Ideally we should have just been able to type ./sratoolkit/bin/fastq-dump SRRXXXXXXX or maybe ./sratoolkit/bin/fastq-dump --split-files SRRXXXXXXX. With data you find publically it may take a bit of sleuthing to determine how it is stored and then decide how to best fit it into your analysis pipeline. The options used here today for the fastq-dump are a result of considering that.

Results of the command

The download and conversion should a good maybe 40 minutes or upwards to run. (This is why I set up the systems some in advance on the day of the actual workshop.)

When done, you should see

Read 46798614 spots for SRR346368
Written 46798614 spots for SRR346368

And you’ll have a file SRR346368.fastq in your directory.

If you type

ls -lah

you’ll see the file is around 18 Gb.

Additional help for getting your data from the Short Read Archive

* [Several solutions from early 2015](http://genomespot.blogspot.com/2015/01/sra-toolkit-tips-and-workarounds.html)
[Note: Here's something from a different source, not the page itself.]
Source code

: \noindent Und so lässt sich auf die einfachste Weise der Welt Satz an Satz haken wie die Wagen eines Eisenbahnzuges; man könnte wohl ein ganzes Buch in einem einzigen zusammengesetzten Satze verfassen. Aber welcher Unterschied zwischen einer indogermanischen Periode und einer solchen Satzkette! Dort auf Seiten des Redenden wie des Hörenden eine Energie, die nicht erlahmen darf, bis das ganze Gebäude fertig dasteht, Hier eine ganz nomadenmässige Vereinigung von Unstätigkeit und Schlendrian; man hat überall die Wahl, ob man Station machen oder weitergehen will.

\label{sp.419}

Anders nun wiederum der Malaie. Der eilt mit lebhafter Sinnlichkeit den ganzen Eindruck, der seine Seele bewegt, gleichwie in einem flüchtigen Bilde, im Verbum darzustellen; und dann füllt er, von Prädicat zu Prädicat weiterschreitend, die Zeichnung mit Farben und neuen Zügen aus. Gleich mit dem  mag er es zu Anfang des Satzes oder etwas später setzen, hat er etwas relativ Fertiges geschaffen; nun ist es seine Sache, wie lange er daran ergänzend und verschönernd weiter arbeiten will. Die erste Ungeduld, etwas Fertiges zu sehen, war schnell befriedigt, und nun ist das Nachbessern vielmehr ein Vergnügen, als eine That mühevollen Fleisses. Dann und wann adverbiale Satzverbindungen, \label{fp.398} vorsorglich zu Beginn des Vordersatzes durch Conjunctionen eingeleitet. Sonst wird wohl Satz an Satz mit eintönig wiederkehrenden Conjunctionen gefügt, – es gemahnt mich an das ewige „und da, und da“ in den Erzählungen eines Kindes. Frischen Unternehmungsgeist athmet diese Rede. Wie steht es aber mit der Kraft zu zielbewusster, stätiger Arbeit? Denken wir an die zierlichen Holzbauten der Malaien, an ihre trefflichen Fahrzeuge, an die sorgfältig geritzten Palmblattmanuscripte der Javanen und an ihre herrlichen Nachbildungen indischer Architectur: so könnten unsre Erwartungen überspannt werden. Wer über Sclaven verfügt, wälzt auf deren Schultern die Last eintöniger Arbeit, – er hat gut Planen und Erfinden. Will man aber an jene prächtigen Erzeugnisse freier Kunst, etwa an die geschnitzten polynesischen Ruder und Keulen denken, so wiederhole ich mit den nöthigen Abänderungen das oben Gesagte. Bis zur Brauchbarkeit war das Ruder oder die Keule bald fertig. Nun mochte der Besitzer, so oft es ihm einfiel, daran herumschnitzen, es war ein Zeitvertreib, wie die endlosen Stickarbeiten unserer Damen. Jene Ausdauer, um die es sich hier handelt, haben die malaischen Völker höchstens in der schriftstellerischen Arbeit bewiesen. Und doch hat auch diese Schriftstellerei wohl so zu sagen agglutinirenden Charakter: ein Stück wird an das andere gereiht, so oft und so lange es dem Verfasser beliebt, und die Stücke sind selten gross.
* Use ENA as described in a 2013 post [here](http://seqanswers.com/forums/archive/index.php/t-19848.html)

    You go to the [European Nucleotide Archive](http://www.ebi.ac.uk/ena) and search for your data. For example, `SRR346368` in `text` search.
    Then drill down by clicking on 'Run 1' and then [you'll see a table](http://www.ebi.ac.uk/ena/data/view/SRR346368) with 'Fastq files (ftp)'
    The odd thing is that for this example the ENA approach didn't seem helpful. First, there are three files when by contrast there is only one for this run at NCBI SRA. Second, turns out these are colorspace format?!?! Puzzling is that in the middle of the three files there is 35 length sequences with many 10s in the middle and then more 35 bp length ones at end. Plus the reads seem out of order if you simply look at the first 10 lines of the first file. So just be aware you may need to look around at the possible resources to see what provides the most useful form of the dataset.

Two take away lessons: (1) when using public data, you may need to try several forms to get what is easiest to work with for you. (2) When working with millions of reads, it can be easy to miss small details that could have huge effects downstream. For example, depending on how subsequent steps are performed, such as demultiplexing by barcode, tossing out of the zero length reads could bring things out of sync and result in reads getting sorted completely wrong.